REQUIRED WORK: Scan the records below for the word "sloupce" and give only the number of lines that hold it.

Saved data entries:
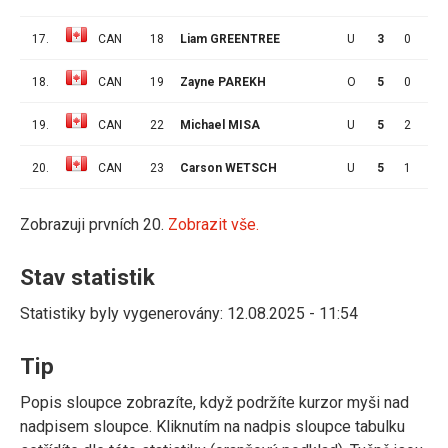
17.
CAN
18
Liam GREENTREE
U
3
0
1
18.
CAN
19
Zayne PAREKH
O
5
0
3
19.
CAN
22
Michael MISA
U
5
2
6
20.
CAN
23
Carson WETSCH
U
5
1
2
Zobrazuji prvních 20.
Zobrazit vše.
Stav statistik
Statistiky byly vygenerovány: 12.08.2025 - 11:54
Tip
Popis sloupce zobrazíte, když podržíte kurzor myši nad
nadpisem sloupce. Kliknutím na nadpis sloupce tabulku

FINISHED EXERCISE: 2